SOURCE INFORMATION:
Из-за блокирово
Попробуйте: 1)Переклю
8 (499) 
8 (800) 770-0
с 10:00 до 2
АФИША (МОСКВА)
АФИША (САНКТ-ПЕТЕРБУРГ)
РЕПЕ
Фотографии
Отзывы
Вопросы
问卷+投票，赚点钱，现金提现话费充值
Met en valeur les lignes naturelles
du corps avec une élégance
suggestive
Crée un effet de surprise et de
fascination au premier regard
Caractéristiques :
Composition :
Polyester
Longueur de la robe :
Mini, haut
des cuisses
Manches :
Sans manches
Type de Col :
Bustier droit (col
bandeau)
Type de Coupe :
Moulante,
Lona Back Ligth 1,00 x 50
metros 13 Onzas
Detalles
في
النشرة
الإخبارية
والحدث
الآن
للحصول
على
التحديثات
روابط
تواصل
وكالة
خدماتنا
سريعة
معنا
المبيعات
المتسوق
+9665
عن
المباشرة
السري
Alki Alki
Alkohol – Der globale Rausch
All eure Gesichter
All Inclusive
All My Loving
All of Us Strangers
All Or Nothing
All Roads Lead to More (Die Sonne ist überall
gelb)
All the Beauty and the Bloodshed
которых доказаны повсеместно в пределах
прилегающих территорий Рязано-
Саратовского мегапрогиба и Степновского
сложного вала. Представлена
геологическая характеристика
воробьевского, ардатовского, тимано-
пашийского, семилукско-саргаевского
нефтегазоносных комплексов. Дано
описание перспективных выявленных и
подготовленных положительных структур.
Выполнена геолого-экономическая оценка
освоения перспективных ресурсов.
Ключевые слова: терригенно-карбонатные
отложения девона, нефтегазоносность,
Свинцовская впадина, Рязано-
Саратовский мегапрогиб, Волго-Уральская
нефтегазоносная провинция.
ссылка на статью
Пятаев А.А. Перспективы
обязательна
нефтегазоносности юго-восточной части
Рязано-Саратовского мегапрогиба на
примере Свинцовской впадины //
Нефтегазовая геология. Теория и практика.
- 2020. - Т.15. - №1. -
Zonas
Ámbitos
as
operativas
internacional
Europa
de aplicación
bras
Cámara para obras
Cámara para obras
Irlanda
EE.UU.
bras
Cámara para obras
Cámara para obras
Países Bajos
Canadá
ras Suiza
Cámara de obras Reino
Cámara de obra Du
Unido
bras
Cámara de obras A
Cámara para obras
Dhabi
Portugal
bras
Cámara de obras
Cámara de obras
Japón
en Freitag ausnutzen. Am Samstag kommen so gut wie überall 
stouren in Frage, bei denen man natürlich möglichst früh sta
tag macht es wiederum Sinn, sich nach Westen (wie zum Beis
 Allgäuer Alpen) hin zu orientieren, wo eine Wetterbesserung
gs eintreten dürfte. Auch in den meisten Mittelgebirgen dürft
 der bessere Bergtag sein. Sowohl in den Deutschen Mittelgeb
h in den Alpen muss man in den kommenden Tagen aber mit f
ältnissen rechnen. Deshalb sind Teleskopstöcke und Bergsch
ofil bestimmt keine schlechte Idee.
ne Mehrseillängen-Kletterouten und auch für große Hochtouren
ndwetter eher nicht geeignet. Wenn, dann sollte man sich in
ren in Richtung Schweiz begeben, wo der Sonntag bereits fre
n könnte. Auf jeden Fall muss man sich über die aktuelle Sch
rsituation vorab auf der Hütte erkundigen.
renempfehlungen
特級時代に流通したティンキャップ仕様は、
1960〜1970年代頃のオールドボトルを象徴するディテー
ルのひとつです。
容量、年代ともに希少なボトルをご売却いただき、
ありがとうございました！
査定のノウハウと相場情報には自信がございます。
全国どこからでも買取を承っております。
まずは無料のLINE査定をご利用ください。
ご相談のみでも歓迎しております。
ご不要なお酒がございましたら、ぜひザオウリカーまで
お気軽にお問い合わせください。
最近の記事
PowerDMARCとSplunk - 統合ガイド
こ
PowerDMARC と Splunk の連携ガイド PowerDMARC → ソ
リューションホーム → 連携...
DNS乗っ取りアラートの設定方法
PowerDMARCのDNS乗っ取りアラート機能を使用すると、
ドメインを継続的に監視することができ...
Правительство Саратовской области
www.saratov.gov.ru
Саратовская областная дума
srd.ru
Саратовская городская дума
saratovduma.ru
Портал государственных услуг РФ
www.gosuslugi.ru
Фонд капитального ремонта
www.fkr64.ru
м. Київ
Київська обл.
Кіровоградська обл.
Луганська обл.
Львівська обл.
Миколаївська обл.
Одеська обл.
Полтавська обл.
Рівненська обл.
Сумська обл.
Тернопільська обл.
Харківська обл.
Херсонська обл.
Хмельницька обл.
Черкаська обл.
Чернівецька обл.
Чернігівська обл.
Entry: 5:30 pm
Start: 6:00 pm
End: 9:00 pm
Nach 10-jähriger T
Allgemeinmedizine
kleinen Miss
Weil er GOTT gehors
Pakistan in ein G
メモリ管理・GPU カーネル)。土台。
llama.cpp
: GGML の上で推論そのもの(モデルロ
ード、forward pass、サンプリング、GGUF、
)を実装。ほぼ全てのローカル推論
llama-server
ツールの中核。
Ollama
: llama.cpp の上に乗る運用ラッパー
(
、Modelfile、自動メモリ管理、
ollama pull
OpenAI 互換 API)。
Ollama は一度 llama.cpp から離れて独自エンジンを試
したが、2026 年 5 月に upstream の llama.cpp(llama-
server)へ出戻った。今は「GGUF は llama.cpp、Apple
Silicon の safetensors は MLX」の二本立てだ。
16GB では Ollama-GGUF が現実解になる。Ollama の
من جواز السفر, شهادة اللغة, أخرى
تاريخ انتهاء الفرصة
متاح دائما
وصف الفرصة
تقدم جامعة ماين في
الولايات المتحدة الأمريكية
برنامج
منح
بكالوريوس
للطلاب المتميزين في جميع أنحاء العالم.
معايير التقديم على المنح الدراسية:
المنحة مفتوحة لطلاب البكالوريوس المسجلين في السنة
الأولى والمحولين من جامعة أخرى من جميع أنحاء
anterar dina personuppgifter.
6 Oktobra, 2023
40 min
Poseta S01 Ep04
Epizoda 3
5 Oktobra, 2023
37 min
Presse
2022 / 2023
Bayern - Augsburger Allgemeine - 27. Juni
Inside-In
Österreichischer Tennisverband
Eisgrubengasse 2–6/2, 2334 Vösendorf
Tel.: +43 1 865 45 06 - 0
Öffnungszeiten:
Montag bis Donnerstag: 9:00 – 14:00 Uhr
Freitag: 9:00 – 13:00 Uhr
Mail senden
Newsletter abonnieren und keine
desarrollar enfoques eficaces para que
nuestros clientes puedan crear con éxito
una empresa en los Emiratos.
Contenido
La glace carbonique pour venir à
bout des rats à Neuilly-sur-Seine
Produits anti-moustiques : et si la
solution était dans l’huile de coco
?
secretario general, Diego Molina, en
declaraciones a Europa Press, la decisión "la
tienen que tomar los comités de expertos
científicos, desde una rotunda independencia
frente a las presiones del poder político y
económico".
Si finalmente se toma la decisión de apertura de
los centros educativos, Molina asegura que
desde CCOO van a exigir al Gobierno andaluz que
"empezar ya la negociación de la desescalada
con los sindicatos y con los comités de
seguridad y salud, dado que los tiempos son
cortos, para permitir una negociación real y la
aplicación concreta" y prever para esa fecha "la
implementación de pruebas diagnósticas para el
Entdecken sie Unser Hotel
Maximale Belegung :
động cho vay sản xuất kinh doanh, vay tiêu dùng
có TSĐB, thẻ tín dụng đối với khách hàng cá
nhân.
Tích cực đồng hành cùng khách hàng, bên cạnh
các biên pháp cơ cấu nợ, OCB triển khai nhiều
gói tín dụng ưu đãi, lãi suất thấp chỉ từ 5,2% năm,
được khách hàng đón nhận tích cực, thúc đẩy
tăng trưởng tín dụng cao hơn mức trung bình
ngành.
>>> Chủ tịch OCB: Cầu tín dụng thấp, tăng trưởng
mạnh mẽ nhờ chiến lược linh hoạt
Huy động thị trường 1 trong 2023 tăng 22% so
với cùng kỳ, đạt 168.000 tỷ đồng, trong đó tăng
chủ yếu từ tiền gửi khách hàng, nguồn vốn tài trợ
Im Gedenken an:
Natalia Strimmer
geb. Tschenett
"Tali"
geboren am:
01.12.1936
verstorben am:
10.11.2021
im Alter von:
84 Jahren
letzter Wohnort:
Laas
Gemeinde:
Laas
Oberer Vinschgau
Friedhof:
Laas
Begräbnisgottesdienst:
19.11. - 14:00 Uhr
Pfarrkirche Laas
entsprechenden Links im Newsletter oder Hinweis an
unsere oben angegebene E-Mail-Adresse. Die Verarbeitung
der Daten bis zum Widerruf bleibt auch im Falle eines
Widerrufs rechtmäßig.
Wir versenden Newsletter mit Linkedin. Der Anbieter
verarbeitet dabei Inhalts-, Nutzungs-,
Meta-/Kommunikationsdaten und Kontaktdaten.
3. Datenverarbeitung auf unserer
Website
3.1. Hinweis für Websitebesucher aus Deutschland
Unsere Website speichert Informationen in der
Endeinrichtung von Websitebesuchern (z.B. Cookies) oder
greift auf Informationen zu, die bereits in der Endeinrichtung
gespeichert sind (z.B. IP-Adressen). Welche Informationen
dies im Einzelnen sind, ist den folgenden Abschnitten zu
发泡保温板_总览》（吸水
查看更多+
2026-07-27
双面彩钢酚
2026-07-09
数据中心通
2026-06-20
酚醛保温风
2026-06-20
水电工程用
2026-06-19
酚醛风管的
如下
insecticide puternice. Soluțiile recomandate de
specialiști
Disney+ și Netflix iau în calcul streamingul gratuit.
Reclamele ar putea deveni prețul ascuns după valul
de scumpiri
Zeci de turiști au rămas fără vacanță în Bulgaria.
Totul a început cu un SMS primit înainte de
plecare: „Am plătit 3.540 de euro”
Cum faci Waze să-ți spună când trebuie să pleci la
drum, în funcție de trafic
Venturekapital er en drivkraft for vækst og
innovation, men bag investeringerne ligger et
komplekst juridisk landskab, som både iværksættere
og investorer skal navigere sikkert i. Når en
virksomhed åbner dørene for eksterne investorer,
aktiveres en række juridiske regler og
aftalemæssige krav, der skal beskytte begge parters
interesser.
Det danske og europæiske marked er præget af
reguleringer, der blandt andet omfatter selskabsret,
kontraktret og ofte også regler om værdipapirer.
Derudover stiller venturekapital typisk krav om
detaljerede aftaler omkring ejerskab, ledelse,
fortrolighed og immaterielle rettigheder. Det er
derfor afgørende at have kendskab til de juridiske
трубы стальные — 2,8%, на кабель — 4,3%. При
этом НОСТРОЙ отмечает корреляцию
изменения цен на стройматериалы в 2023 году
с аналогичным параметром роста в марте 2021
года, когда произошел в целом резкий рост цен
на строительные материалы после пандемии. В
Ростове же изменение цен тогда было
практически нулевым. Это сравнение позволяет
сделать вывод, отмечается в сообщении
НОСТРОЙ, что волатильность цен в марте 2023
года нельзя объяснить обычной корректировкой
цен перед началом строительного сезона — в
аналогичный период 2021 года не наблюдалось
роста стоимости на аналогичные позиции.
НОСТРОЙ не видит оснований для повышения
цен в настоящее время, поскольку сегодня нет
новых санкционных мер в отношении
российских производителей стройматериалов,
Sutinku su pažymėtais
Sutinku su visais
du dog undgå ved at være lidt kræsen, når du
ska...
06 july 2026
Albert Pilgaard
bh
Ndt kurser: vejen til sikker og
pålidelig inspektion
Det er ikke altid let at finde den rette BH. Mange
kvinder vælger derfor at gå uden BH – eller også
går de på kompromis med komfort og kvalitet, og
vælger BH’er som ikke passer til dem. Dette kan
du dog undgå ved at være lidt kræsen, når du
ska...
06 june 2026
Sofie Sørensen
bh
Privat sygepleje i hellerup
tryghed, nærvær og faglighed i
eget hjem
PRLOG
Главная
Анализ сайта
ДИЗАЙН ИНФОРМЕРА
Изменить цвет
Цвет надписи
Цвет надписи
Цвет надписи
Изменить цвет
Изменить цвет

JOB:
Once you have found every line in the listing that holds the string "krav", copy each of them.

OUTPUT BELOW:
aftalemæssige krav, der skal beskytte begge parters
Derudover stiller venturekapital typisk krav om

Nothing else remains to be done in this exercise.